La famine a de nombreuses causes. Après la Grande Dépression des années 1930, la France revient à sa politique de protectorat économique et monopolise l'exploitation des ressources naturelles en Indochine française. Les habitants de l'Indochine doivent développer économiquement la région en cultivant des cultures pour la vente, mais il n'y a que les Français, une petite minorité de Vietnamiens et de Hoa et certains citadins qui en bénéficient.
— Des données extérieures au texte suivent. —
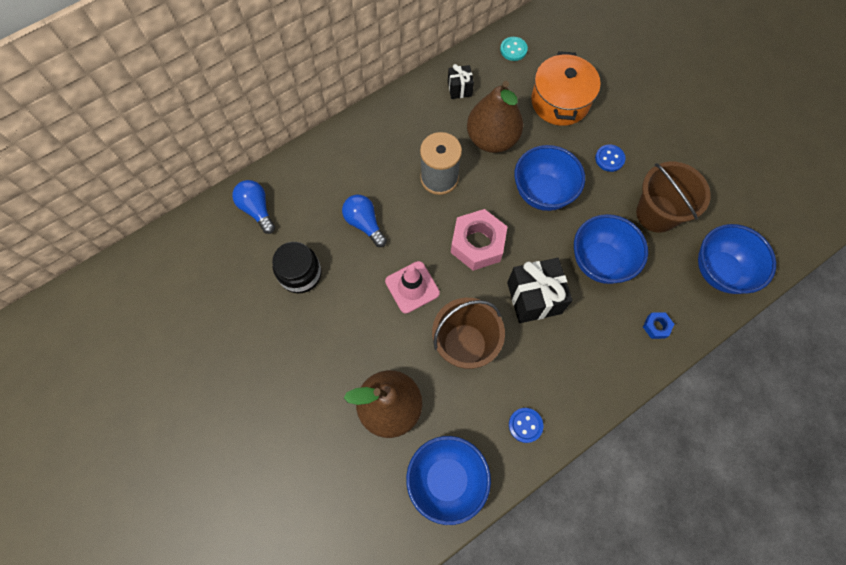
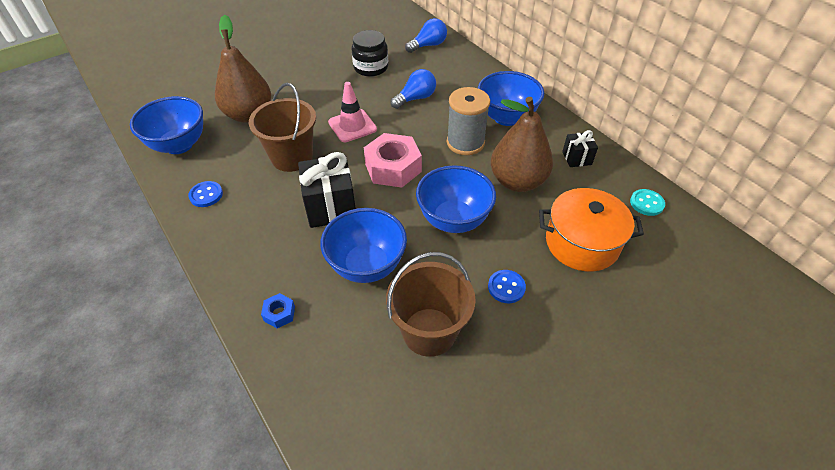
camera: 90 degrees right, 20 degrees down
blue bowl [698,224,776,294] -> blue bowl moved to [478,71,545,126]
Lorsque la guerre commence, la France est affaiblie. Dans l'est de l'Asie le Japon commence à s'étendre et considère l'Indochine comme un pont vers le sud de l'Asie et un moyen d'isoler la Chine et de l'affaiblir. Pendant les années 1940, la France est occupée par l'Allemagne, et le Japon accroît sa pression sur la France et envahit l'Indochine l'année suivante.

Durant la Seconde Guerre mondiale en Indochine française, les interventions de la France, de l'empire du Japon et des États-Unis au Viêt Nam sont néfastes aux activités économiques vietnamiennes. Les changements militaires et économiques ont plongé le nord du pays dans la famine.

Indirectement, la mauvaise gestion de l'administration française au Viêt Nam joue un rôle. Les Français ont reformé l'économie pour servir l'administration et satisfaire les besoins de la guerre puisqu'ils étaient eux-mêmes envahis. Les causes naturelles incluent des désastres comme des inondations, détruisant les récoltes de riz au nord (Tonkin). Une période de sécheresse et de parasites fait diminuer la récolte de 1944-1945, qui ne rapporte que de 800 000 à 850 000 tonnes, pour des besoins courants de 1 100 000 tonnes. Une inondation pendant la saison des moissons entraîne la crise.

L'administration française ne s'en alarme pas et juge le fait banal en pays de mousson[2].

L'Indochine est entraînée dans une économie de guerre, la France et le Japon étant en concurrence dans l'administration. De nombreuses gens mettent la famine sur le compte des troupes japonaises, qui accaparent les produits alimentaires des paysans sans payer et les forcent à cultiver le jute au lieu du riz et les privent donc de la nourriture nécessaire. La France a néanmoins déjà appliqué cette politique et diminué la surface réservée aux cultures vivrières essentielles comme le maïs et les pommes de terre pour faire place au coton, au jute et à d'autres plantes industrielles, et les récoltes alimentaires diminuent donc considérablement.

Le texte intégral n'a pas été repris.